• To be done:
a - Reproduce the part of the chaotic radar article below starting with "1. Introduction" and going on through "and imaging [3–5].", word for word.
b - Pick up the chaotic radar article below at the point where its text ends, and write what comes next.

Target Detection and Ranging through Lossy Media using Chaotic Radar

Abstract

A chaotic radar system has been developed for through-wall detection and ranging of targets. The chaotic signal generated by an improved Colpitts oscillator is designed as a probe signal. Ranging to target is achieved by the cross-correlation between the time-delayed reflected return signal and the replica of the transmitted chaotic signal. In this paper, we explore the performance of the chaotic radar system for target detection and ranging through lossy media. Experimental results show that the designed chaotic radar has the advantages of high range resolution, unambiguous correlation profile, and can be used for through wall target detection and sensing.

1. Introduction

Through wall radar systems have wide applications in anti-terrorism, law enforcement, and security operations [1]. However, such systems must be immune from jamming and external electromagnetic interference in a spectrally dense environment. Random noise signal has been verified is an ideal signal for through wall detection. By transmitting a random noise signal with an ultra wide band (UWB), the radar system has high range resolution and excellent ability to detect and recognize different types of small targets [2]. Furthermore, noise waveform has inherent immunity ability from detection, unintended interference, and hostile jamming. Several through wall random noise radar systems have been designed and constructed to realize through wall ranging and imaging [3–5].

• Raw records:
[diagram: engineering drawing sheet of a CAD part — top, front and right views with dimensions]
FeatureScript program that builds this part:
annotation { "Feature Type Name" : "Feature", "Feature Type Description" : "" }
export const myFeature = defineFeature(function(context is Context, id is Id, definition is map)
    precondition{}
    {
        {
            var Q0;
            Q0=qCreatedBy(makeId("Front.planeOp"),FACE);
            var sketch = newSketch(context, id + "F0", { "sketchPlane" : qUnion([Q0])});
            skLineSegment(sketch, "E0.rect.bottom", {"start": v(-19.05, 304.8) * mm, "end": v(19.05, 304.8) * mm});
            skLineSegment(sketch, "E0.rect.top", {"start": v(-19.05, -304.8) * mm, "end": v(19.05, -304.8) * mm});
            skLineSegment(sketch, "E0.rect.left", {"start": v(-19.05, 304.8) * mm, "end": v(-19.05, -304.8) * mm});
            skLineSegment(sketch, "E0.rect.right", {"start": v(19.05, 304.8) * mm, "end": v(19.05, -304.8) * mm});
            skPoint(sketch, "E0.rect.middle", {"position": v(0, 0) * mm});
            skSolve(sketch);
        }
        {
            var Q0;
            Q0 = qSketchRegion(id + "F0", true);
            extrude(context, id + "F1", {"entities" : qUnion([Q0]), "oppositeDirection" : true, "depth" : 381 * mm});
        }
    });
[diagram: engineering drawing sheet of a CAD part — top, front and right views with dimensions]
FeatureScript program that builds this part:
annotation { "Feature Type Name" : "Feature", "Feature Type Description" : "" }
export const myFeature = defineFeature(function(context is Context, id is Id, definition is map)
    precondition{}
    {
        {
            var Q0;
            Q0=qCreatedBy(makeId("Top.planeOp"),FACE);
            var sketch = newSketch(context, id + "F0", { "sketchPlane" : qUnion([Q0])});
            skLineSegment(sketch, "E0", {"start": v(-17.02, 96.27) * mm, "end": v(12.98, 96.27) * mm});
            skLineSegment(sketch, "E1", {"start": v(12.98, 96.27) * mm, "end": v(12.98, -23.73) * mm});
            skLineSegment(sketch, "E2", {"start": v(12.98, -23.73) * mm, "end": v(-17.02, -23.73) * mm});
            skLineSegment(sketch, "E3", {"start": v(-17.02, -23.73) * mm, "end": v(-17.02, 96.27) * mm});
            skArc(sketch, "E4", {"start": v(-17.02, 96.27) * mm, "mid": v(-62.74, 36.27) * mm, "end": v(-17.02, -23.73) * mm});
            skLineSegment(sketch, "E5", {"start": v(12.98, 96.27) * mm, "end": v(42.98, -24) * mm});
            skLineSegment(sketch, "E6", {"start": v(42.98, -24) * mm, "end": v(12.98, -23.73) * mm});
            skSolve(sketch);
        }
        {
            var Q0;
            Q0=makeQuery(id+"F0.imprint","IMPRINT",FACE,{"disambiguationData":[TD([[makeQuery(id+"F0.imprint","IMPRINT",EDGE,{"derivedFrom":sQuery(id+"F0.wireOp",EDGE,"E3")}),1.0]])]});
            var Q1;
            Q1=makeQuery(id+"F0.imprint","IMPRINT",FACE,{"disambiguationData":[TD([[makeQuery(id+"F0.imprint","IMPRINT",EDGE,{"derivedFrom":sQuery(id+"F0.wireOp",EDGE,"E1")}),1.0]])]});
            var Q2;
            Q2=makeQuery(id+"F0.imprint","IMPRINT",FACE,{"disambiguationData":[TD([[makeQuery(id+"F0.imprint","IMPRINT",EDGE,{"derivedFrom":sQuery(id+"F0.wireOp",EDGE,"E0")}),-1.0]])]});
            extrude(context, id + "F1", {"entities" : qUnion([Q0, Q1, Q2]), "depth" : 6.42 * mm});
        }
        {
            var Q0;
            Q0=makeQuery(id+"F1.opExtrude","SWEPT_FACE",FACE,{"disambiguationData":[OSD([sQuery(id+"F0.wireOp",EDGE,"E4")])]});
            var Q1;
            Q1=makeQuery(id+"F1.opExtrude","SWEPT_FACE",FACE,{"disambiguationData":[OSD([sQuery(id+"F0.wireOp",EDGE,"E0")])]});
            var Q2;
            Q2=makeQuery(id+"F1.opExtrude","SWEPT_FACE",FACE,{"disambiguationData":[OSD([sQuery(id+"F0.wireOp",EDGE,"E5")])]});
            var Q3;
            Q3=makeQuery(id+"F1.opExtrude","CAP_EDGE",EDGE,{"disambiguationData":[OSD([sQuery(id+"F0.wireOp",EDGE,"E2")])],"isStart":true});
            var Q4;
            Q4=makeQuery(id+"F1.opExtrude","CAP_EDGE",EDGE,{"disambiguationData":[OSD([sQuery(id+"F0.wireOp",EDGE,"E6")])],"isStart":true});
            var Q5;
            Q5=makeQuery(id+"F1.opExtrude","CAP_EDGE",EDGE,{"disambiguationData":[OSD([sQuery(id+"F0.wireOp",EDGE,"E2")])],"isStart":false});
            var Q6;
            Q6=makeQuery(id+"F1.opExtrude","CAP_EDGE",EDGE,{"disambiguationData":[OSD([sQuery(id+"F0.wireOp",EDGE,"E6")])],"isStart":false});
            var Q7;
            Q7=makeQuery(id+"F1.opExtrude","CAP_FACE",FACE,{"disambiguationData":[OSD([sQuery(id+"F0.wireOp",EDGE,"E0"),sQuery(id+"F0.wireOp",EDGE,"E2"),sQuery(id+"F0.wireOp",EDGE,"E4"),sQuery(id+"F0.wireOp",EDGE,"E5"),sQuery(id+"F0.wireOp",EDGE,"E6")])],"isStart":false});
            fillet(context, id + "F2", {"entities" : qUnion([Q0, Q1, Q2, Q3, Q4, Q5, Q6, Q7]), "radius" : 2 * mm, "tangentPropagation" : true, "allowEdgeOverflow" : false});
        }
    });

• Task-by-task answers:
a -
1. Introduction

Through wall radar systems have wide applications in anti-terrorism, law enforcement, and security operations [1]. However, such systems must be immune from jamming and external electromagnetic interference in a spectrally dense environment. Random noise signal has been verified is an ideal signal for through wall detection. By transmitting a random noise signal with an ultra wide band (UWB), the radar system has high range resolution and excellent ability to detect and recognize different types of small targets [2]. Furthermore, noise waveform has inherent immunity ability from detection, unintended interference, and hostile jamming. Several through wall random noise radar systems have been designed and constructed to realize through wall ranging and imaging [3–5].

b -
The chaotic signal also has broad bandwidth and noise-like waveform and is a perfect candidate to be used for random signal radar applications. Compared with random noise, the chaotic signal is controllable and can be synchronized between different radar systems with the same system parameters [6–8]. Furthermore, as the chaotic signal is sensitive to the initial value of the system parameters, the richer dynamics of the chaotic system guarantee ease of generation, good spectrum controllability and sidelobe suppression. In most of the previous chaotic radar research, the chaotic signals were generated by discrete map and used as baseband signal for modulation such as frequency modulation, phase modulation and pulse modulation [9–11]. However, by such ways, the bandwidth of the transmitting radar signal is limited to several MHz level and cannot meet the requirements of UWB random signal radar. To utilize the unique merits of UWB random signal radar, the laser based chaotic radar system [12] and the microwave chaotic radar system including a Colpitts oscillator [13,14] were realized, respectively. Preliminary ranging results were verified experimentally and centimeter level range resolutions were obtained. Compared with laser dynamics chaotic generator, the microwave chaotic circuit is low cost, easy to fabricate, and has high electronic counter countermeasure (ECCM) [15]. Recently, the new chaos radar systems were proposed which utilize the solvable chaotic oscillators as sources. These systems exploit the determinism of chaos and allow the implementation of simple matched filters and coherent reception [16,17].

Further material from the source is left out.